--- Text shown ---

This book is the story of Park's struggle to survive in the darkest, most repressive country on earth; her harrowing escape through China's underworld of smugglers and human traffickers; and then her escape from China across the Gobi desert to Mongolia, with only the stars to guide her way, and from there to South Korea and at last to freedom; and finally her emergence as a leading human rights activist - all before her 21st birthday.

My Thoughts:
This book is harrowing to read, there is no doubt about it, but it is vital that people take the time to learn Yeonmi’s story. At just 21-years-old, Yeonmi Park’s life has been filled with terrors most of us can’t even imagine experiencing. Her fight for freedom has been long and torturous, but she refused to back down. Now she’s sharing her story with the world, inspiring those who listen, and informing the world of the true horrors that the people of North Korea face on a daily basis.

--- Dataset records ---

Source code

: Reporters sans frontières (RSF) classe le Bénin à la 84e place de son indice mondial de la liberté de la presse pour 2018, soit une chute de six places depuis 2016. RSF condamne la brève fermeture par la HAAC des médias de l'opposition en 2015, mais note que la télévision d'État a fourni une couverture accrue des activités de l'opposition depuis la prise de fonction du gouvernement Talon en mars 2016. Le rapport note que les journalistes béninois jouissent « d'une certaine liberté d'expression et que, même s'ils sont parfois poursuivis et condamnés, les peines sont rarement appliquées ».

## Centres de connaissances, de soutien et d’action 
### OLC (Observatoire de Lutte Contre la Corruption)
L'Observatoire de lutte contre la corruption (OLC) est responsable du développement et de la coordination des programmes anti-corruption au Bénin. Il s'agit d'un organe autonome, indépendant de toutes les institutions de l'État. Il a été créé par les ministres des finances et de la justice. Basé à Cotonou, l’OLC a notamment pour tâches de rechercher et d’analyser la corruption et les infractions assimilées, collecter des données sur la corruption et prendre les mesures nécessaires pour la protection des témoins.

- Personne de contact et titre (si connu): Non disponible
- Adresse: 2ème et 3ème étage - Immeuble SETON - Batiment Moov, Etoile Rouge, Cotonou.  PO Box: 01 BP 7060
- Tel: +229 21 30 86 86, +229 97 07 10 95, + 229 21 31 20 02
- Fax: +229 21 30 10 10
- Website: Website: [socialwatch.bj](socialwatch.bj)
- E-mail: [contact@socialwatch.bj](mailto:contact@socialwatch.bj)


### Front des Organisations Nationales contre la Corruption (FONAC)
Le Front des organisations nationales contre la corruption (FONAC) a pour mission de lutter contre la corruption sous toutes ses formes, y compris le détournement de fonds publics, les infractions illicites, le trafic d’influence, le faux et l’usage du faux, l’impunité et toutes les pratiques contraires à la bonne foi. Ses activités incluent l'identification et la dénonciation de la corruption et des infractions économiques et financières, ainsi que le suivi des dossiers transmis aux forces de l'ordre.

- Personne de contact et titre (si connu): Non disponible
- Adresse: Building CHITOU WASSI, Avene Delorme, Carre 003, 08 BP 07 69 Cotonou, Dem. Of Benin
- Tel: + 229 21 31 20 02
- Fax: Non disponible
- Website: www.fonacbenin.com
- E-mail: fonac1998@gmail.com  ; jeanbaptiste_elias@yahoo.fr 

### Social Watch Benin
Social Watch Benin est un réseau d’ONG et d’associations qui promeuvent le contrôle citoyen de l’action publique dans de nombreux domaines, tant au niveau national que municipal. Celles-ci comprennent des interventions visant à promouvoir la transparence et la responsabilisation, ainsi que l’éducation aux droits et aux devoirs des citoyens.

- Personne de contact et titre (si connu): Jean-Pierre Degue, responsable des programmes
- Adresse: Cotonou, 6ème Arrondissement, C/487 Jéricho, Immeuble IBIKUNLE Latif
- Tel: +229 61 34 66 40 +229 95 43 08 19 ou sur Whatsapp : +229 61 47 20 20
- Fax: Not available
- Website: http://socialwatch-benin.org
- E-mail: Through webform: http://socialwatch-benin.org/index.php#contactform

---

Questions:
1 - Condense the paragraph in the book review that begins "This book is harrowing to read" into a few short bullet points, keeping its main facts.
2 - Write what comes next in the book review, starting after its final sentence.
The lines that appear after the book review were taken from a different source.

Responses per task:
1 -
- The book is harrowing, but people need to learn Yeonmi's story.
- At 21, Yeonmi Park has lived through terrors most people can't imagine.
- Her fight for freedom was long and torturous, and she refused to back down.
- She now shares her story, inspiring listeners and showing the world the horrors North Koreans face every day.

2 -
Yeonmi spent her childhood growing up within the difficulties of North Korea. As children, the citizens are brainwashed into worshipping their ‘Dear Leader’, pushed into believing that he is something more powerful than humans. Even though there are people literally starving to death around them, the people of North Korea are taught that they live in a fair and rewarding land, and that the suffering they face is to be blamed on South Korea and America. 

During the first part of In Order To Live, Yeonmi tells us of the pain she and her family suffered during their years in North Korea. The luck of her parents varied greatly, so they were always jumping drastically between being able to get by sometimes, and starving the next. The family hear stories of people who have fled to China in search of a better life.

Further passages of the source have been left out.